● **WORK INSTRUCTION**: The copy you produce must hold every record exactly, and none of the images.
------ INFORMATION PROVIDED ------
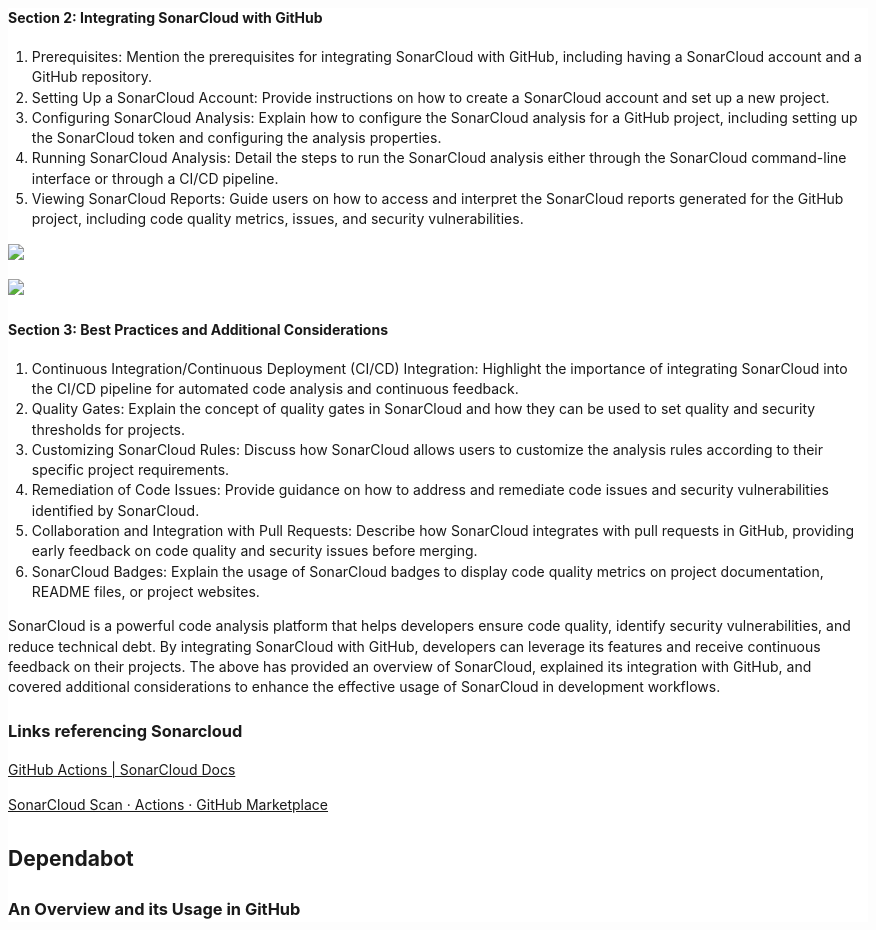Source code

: #### Section 2: Integrating SonarCloud with GitHub

1. Prerequisites: Mention the prerequisites for integrating SonarCloud with GitHub, including having a SonarCloud account and a GitHub repository.
2. Setting Up a SonarCloud Account: Provide instructions on how to create a SonarCloud account and set up a new project.
3. Configuring SonarCloud Analysis: Explain how to configure the SonarCloud analysis for a GitHub project, including setting up the SonarCloud token and configuring the analysis properties.
4. Running SonarCloud Analysis: Detail the steps to run the SonarCloud analysis either through the SonarCloud command-line interface or through a CI/CD pipeline.
5. Viewing SonarCloud Reports: Guide users on how to access and interpret the SonarCloud reports generated for the GitHub project, including code quality metrics, issues, and security vulnerabilities.
  
![](../../../../Images/image-20230522-121223.png)

![](../../../../Images/image-20230522-121009.png)

#### Section 3: Best Practices and Additional Considerations

1. Continuous Integration/Continuous Deployment (CI/CD) Integration: Highlight the importance of integrating SonarCloud into the CI/CD pipeline for automated code analysis and continuous feedback.
2. Quality Gates: Explain the concept of quality gates in SonarCloud and how they can be used to set quality and security thresholds for projects.
3. Customizing SonarCloud Rules: Discuss how SonarCloud allows users to customize the analysis rules according to their specific project requirements.
4. Remediation of Code Issues: Provide guidance on how to address and remediate code issues and security vulnerabilities identified by SonarCloud.
5. Collaboration and Integration with Pull Requests: Describe how SonarCloud integrates with pull requests in GitHub, providing early feedback on code quality and security issues before merging.
6. SonarCloud Badges: Explain the usage of SonarCloud badges to display code quality metrics on project documentation, README files, or project websites.

SonarCloud is a powerful code analysis platform that helps developers ensure code quality, identify security vulnerabilities, and reduce technical debt. By integrating SonarCloud with GitHub, developers can leverage its features and receive continuous feedback on their projects. The above has provided an overview of SonarCloud, explained its integration with GitHub, and covered additional considerations to enhance the effective usage of SonarCloud in development workflows.

### Links referencing Sonarcloud

[GitHub Actions | SonarCloud Docs](https://docs.sonarcloud.io/advanced-setup/ci-based-analysis/github-actions-for-sonarcloud/)

[SonarCloud Scan · Actions · GitHub Marketplace](https://github.com/marketplace/actions/sonarcloud-scan)

## Dependabot

### An Overview and its Usage in GitHub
------
● **SOLUTION**:
Source code

: #### Section 2: Integrating SonarCloud with GitHub

1. Prerequisites: Mention the prerequisites for integrating SonarCloud with GitHub, including having a SonarCloud account and a GitHub repository.
2. Setting Up a SonarCloud Account: Provide instructions on how to create a SonarCloud account and set up a new project.
3. Configuring SonarCloud Analysis: Explain how to configure the SonarCloud analysis for a GitHub project, including setting up the SonarCloud token and configuring the analysis properties.
4. Running SonarCloud Analysis: Detail the steps to run the SonarCloud analysis either through the SonarCloud command-line interface or through a CI/CD pipeline.
5. Viewing SonarCloud Reports: Guide users on how to access and interpret the SonarCloud reports generated for the GitHub project, including code quality metrics, issues, and security vulnerabilities.
  
![](../../../../Images/image-20230522-121223.png)

![](../../../../Images/image-20230522-121009.png)

#### Section 3: Best Practices and Additional Considerations

1. Continuous Integration/Continuous Deployment (CI/CD) Integration: Highlight the importance of integrating SonarCloud into the CI/CD pipeline for automated code analysis and continuous feedback.
2. Quality Gates: Explain the concept of quality gates in SonarCloud and how they can be used to set quality and security thresholds for projects.
3. Customizing SonarCloud Rules: Discuss how SonarCloud allows users to customize the analysis rules according to their specific project requirements.
4. Remediation of Code Issues: Provide guidance on how to address and remediate code issues and security vulnerabilities identified by SonarCloud.
5. Collaboration and Integration with Pull Requests: Describe how SonarCloud integrates with pull requests in GitHub, providing early feedback on code quality and security issues before merging.
6. SonarCloud Badges: Explain the usage of SonarCloud badges to display code quality metrics on project documentation, README files, or project websites.

SonarCloud is a powerful code analysis platform that helps developers ensure code quality, identify security vulnerabilities, and reduce technical debt. By integrating SonarCloud with GitHub, developers can leverage its features and receive continuous feedback on their projects. The above has provided an overview of SonarCloud, explained its integration with GitHub, and covered additional considerations to enhance the effective usage of SonarCloud in development workflows.

### Links referencing Sonarcloud

[GitHub Actions | SonarCloud Docs](https://docs.sonarcloud.io/advanced-setup/ci-based-analysis/github-actions-for-sonarcloud/)

[SonarCloud Scan · Actions · GitHub Marketplace](https://github.com/marketplace/actions/sonarcloud-scan)

## Dependabot

### An Overview and its Usage in GitHub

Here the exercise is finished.